**EXERCISE**:
Locate the word "center" in the data below, then copy every line that holds it.

**DATASET EXCERPT**:
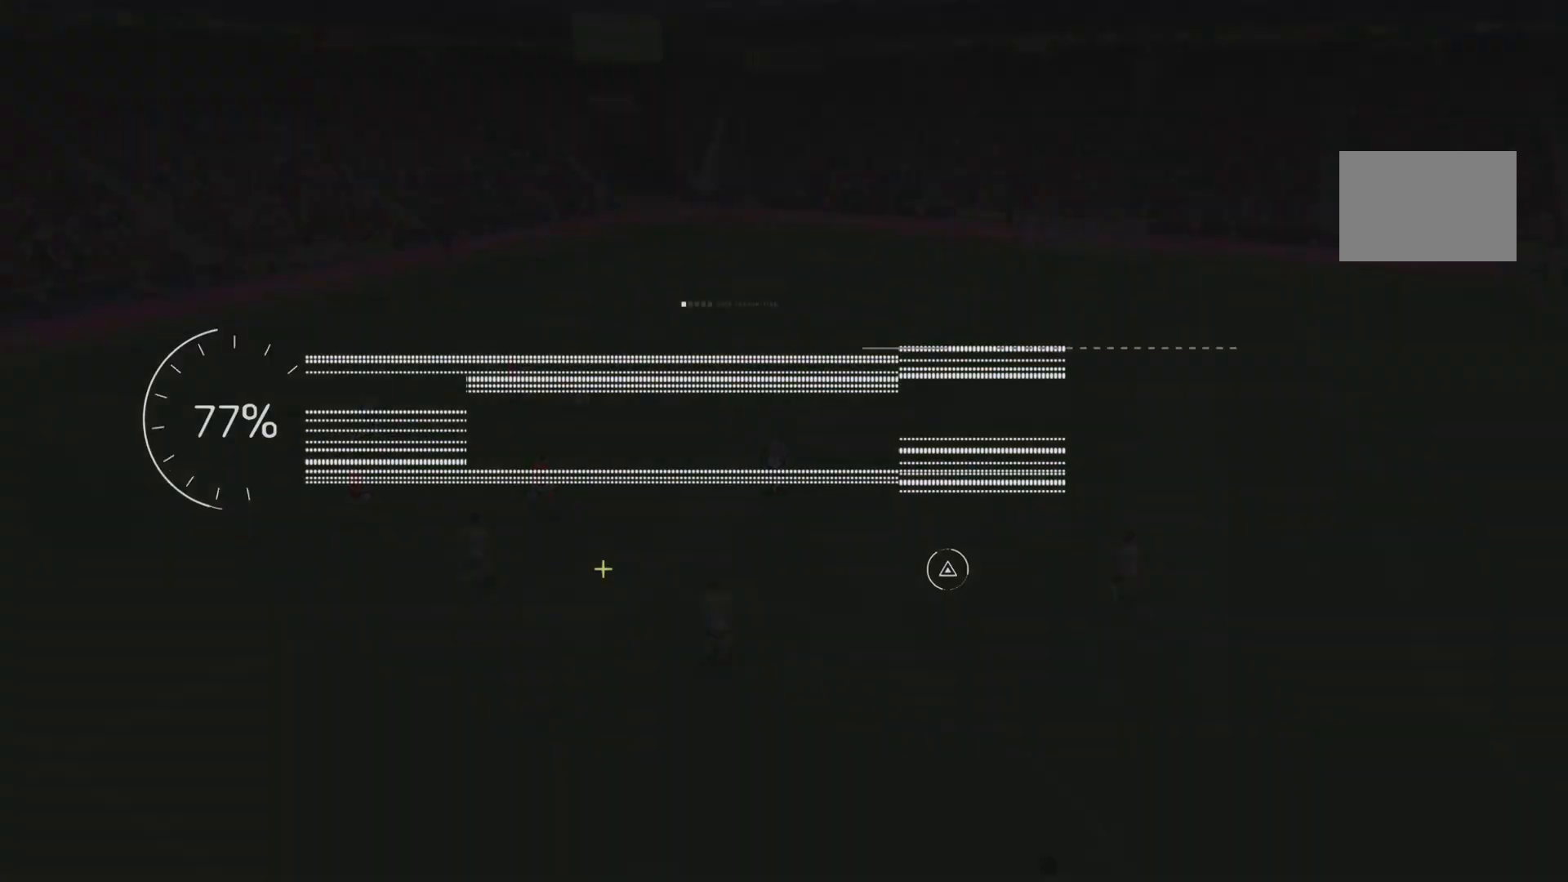
Gameplay with a controller (PlayStation layout); each line is a JSON object with the inputs held at the frame after it. "events" lists button and stick changes between this image and that frame as [ms after this image, input, new state], when the widget could be followed in between. Not read: L3 R3.
{"buttons": [], "left_stick": "center", "right_stick": "center", "events": []}
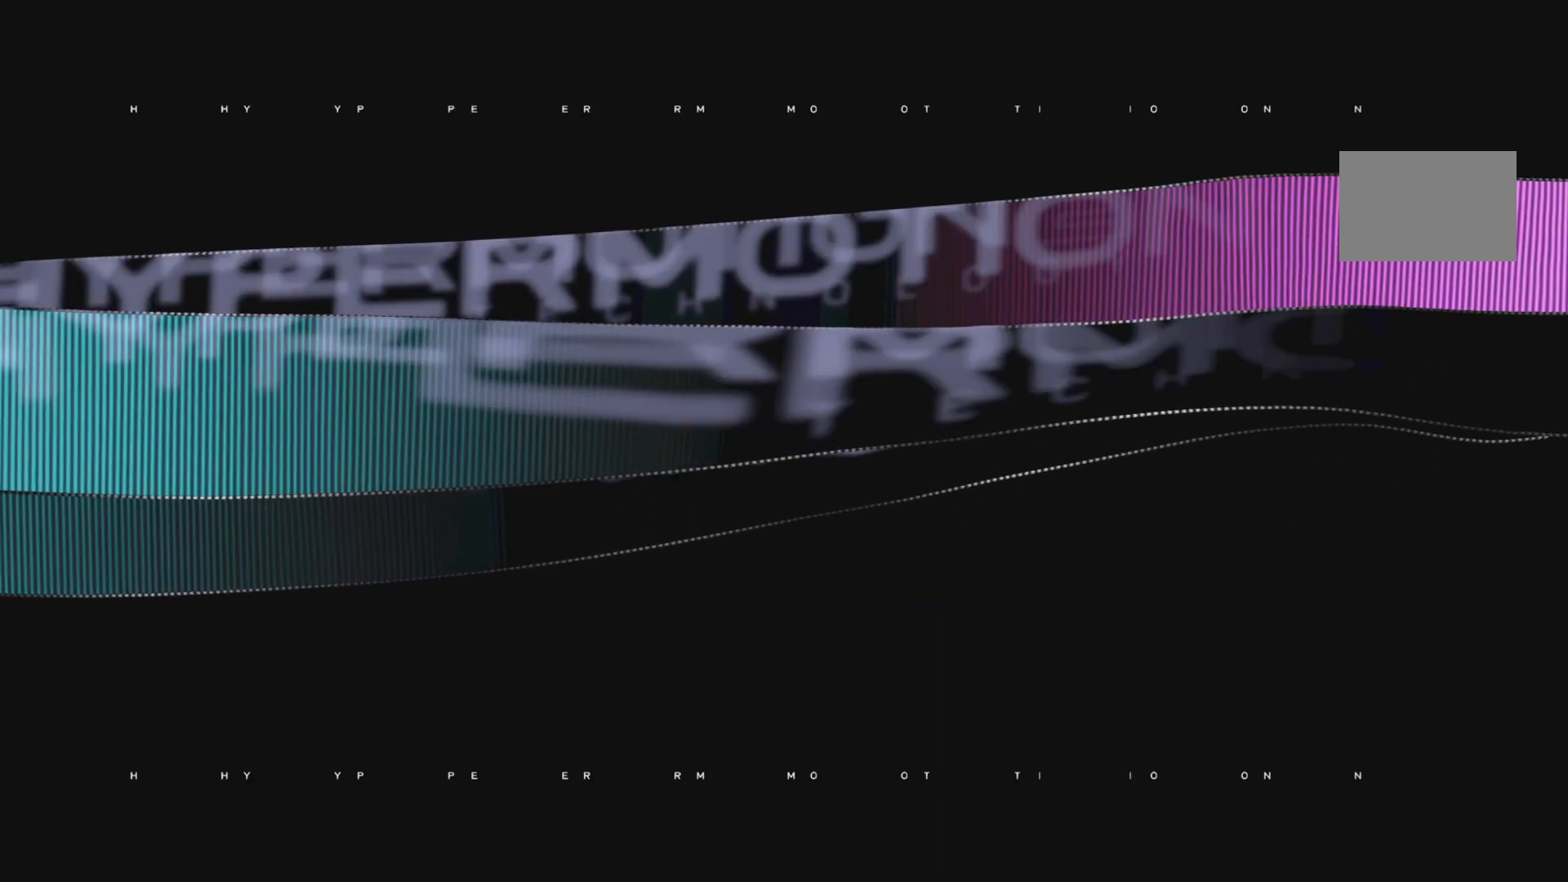
{"buttons": [], "left_stick": "down", "right_stick": "center", "events": [[484, "left_stick", "down"]]}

**TASK SOLUTION**:
{"buttons": [], "left_stick": "center", "right_stick": "center", "events": []}
{"buttons": [], "left_stick": "down", "right_stick": "center", "events": [[484, "left_stick", "down"]]}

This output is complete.